National aren't the only party putting arts and culture on the to do list though. An overall lack of any substantial policy creation has been highlighted in a current issue of the Listener.
Hamish Keith writes:
National has done better. It simply points out that arts and culture contribute over $8 billion to the economy, employ 7% of the work force and are major marketing points for tourism. Sadly, having made those very pragmatic points, it fails to offer any real plan for growth – just more of the same with a little bit more leg room on the observation decks.

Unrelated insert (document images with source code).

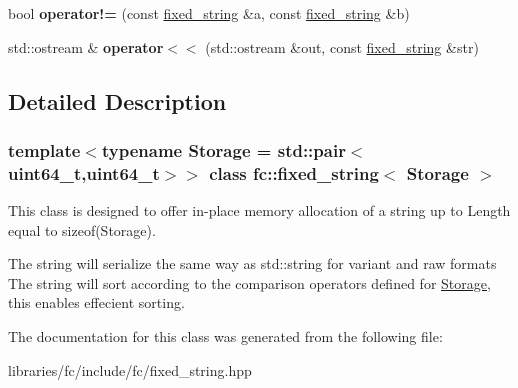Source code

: \begin{DoxyCompactItemize}
\item 
\mbox{\label{classfc_1_1fixed__string_add2c90c3d93a5b908096fc288a15fcf9}} 
bool {\bfseries operator!=} (const \mbox{\hyperlink{classfc_1_1fixed__string}{fixed\+\_\+string}} \&a, const \mbox{\hyperlink{classfc_1_1fixed__string}{fixed\+\_\+string}} \&b)
\item 
\mbox{\label{classfc_1_1fixed__string_ab6c9614c8e29fe2a2a199129d609d7bb}} 
std\+::ostream \& {\bfseries operator$<$$<$} (std\+::ostream \&out, const \mbox{\hyperlink{classfc_1_1fixed__string}{fixed\+\_\+string}} \&str)
\end{DoxyCompactItemize}


\subsection{Detailed Description}
\subsubsection*{template$<$typename Storage = std\+::pair$<$uint64\+\_\+t,uint64\+\_\+t$>$$>$\newline
class fc\+::fixed\+\_\+string$<$ Storage $>$}

This class is designed to offer in-\/place memory allocation of a string up to Length equal to sizeof(\+Storage).

The string will serialize the same way as std\+::string for variant and raw formats The string will sort according to the comparison operators defined for \mbox{\hyperlink{struct_storage}{Storage}}, this enables effecient sorting. 

The documentation for this class was generated from the following file\+:\begin{DoxyCompactItemize}
\item 
libraries/fc/include/fc/fixed\+\_\+string.\+hpp\end{DoxyCompactItemize}
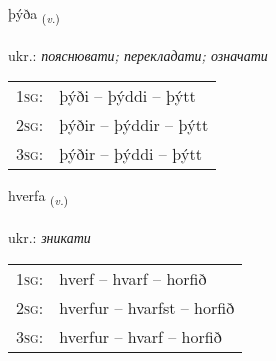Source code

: \documentclass[frontgrid, backgrid]{flacards}\usepackage[]{graphicx}\usepackage[]{xcolor}
\begin{document}
\renewcommand{\flhead}{\vskip5pt \fboxsep=0pt {\small\bfseries\footnotesize Sagnorð | дієслово}}
\renewcommand{\fcfoot}{\vskip5pt \fboxsep=0pt \hspace{2pt}{\small\bfseries\footnotesize 1K}}

\renewcommand{\blhead}{\vskip5pt {\small\bfseries\footnotesize Sagnorð | дієслово }}
\renewcommand{\bcfoot}{\vskip5pt \hspace{2pt}{\small\bfseries\footnotesize 1K}}


{þýða \small{\textsubscript{(\textit{v.})}} \\[1ex] %
\textphonetic{[θiːða]} \\
ukr.: \emph{пояснювати; перекладати; означати} \\  [2ex]
\renewcommand*{\arraystretch}{0.8}
\begin{tabular}{p{1cm}l}
\textsc{1sg}: & þýði -- þýddi -- þýtt \\ 
\textsc{2sg}: & þýðir -- þýddir -- þýtt \\ 
\textsc{3sg}: & þýðir -- þýddi -- þýtt \\ 
\end{tabular}
}

\renewcommand{\flhead}{\vskip5pt \fboxsep=0pt {\small\bfseries\footnotesize Sagnorð | дієслово}}
\renewcommand{\fcfoot}{\vskip5pt \fboxsep=0pt \hspace{2pt}{\small\bfseries\footnotesize 1K}}

\renewcommand{\blhead}{\vskip5pt {\small\bfseries\footnotesize Sagnorð | дієслово }}
\renewcommand{\bcfoot}{\vskip5pt \hspace{2pt}{\small\bfseries\footnotesize 1K}}


{hverfa \small{\textsubscript{(\textit{v.})}} \\[1ex] %
\textphonetic{[kʰvɛrva]} \\
ukr.: \emph{зникати} \\  [2ex]
\renewcommand*{\arraystretch}{0.8}
\begin{tabular}{p{1cm}l}
\textsc{1sg}: & hverf -- hvarf -- horfið \\ 
\textsc{2sg}: & hverfur -- hvarfst -- horfið \\ 
\textsc{3sg}: & hverfur -- hvarf -- horfið \\ 
\end{tabular}
}
\end{document}
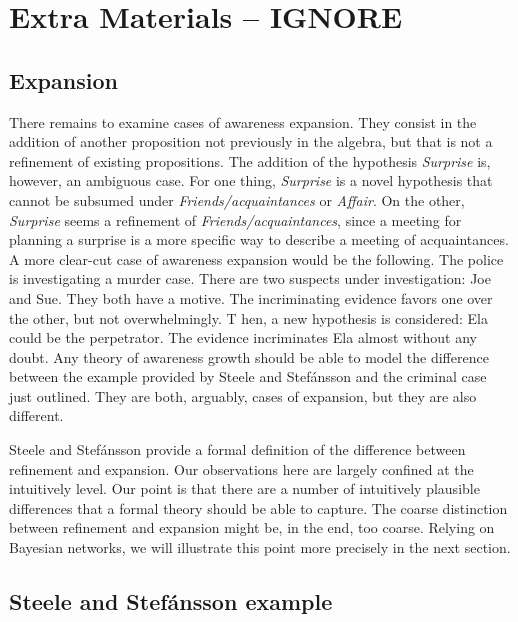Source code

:\documentclass[
  11pt,
  dvipsnames,enabledeprecatedfontcommands]{scrartcl}
\begin{document}
\hypertarget{extra-materials-ignore}{%
\section{Extra Materials -- IGNORE}\label{extra-materials-ignore}}

\hypertarget{expansion}{%
\subsection{Expansion}\label{expansion}}

There remains to examine cases of awareness expansion. They consist in
the addition of another proposition not previously in the algebra, but
that is not a refinement of existing propositions. The addition of the
hypothesis \textit{Surprise} is, however, an ambiguous case. For one
thing, \textit{Surprise} is a novel hypothesis that cannot be subsumed
under \textit{Friends/acquaintances} or \textit{Affair}. On the other,
\textit{Surprise} seems a refinement of \textit{Friends/acquaintances},
since a meeting for planning a surprise is a more specific way to
describe a meeting of acquaintances. A more clear-cut case of awareness
expansion would be the following. The police is investigating a murder
case. There are two suspects under investigation: Joe and Sue. They both
have a motive. The incriminating evidence favors one over the other, but
not overwhelmingly. T hen, a new hypothesis is considered: Ela could be
the perpetrator. The evidence incriminates Ela almost without any doubt.
Any theory of awareness growth should be able to model the difference
between the example provided by Steele and Stefánsson and the criminal
case just outlined. They are both, arguably, cases of expansion, but
they are also different.

Steele and Stefánsson provide a formal definition of the difference
between refinement and expansion. Our observations here are largely
confined at the intuitively level. Our point is that there are a number
of intuitively plausible differences that a formal theory should be able
to capture. The coarse distinction between refinement and expansion
might be, in the end, too coarse. Relying on Bayesian networks, we will
illustrate this point more precisely in the next section.

\hypertarget{steele-and-stefuxe1nsson-example}{%
\subsection{Steele and Stefánsson
example}\label{steele-and-stefuxe1nsson-example}}
\end{document}
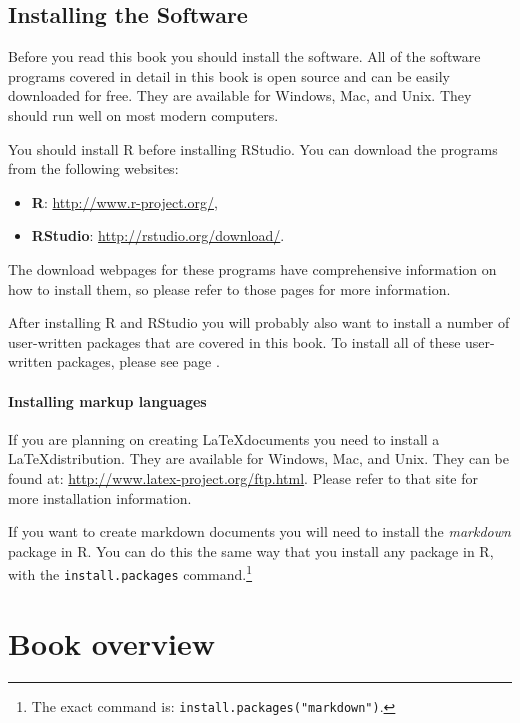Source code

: \subsection{Installing the Software}\label{InstallR}

Before you read this book you should install the software. All of the software programs covered in detail in this book is open source and can be easily downloaded for free. They are available for Windows, Mac, and Unix. They should run well on most modern computers. 

You should install R before installing RStudio. You can download the programs from the following websites:

\begin{itemize}
    \item {\bf{R}}: \url{http://www.r-project.org/},
    \item {\bf{RStudio}}: \url{http://rstudio.org/download/}.
\end{itemize}

\noindent The download webpages for these programs have comprehensive information on how to install them, so please refer to those pages for more information.

After installing R and RStudio you will probably also want to install a number of user-written packages that are covered in this book. To install all of these user-written packages, please see page \pageref{ReqPackages}.

\paragraph{Installing markup languages}

If you are planning on creating \LaTeX documents you need to install a \LaTeX distribution. They are available for Windows, Mac, and Unix. They can be found at: \url{http://www.latex-project.org/ftp.html}. Please refer to that site for more installation information.

If you want to create markdown documents you will need to install the {\emph{markdown}} package in R. You can do this the same way that you install any package in R, with the {\tt{install.packages}} command.\footnote{The exact command is: {\tt{install.packages("markdown")}}.} 


\section{Book overview}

On the debit side, it crows about “retaining” the Hobbit films in New Zealand – not mentioning its changes to labour laws in the film industry that slowly, but surely, are making work there seem about as attractive as crewing a Ukrainian-flagged trawler or manning a sewing machine in an Asian sports shoe factory. No mention of physical infrastructure, such as sound stages in Auckland, and none from Labour or Green, either. Yet film’s $2.8 billion churn, being project based, needs infrastructural development more than some dodgy tinkering with labour laws.
At least Labour and Green have something positive to say about cultural employment – with Labour offering to develop creative apprenticeships and the Greens sustaining the Pathways to Creative Employment initiative, which effectively finds and develops real jobs for creative workers, and which the outgoing government muttered darkly about dumping.
All three policies are mostly boast or waffle. Two glaring gaps demonstrate how out of touch they are – not a single mention of cultural recovery for Christchurch and not a word about the devolution of cultural decision making. The absence of any Christchurch plan shows just how remote from reality cultural policy is. The burgeoning centralised control of culture is the single greatest weakness across the whole sector. Back to the cultural drawing board, policy wonks, and do try to get out more.
What a damning article. Surely the wonks can do better.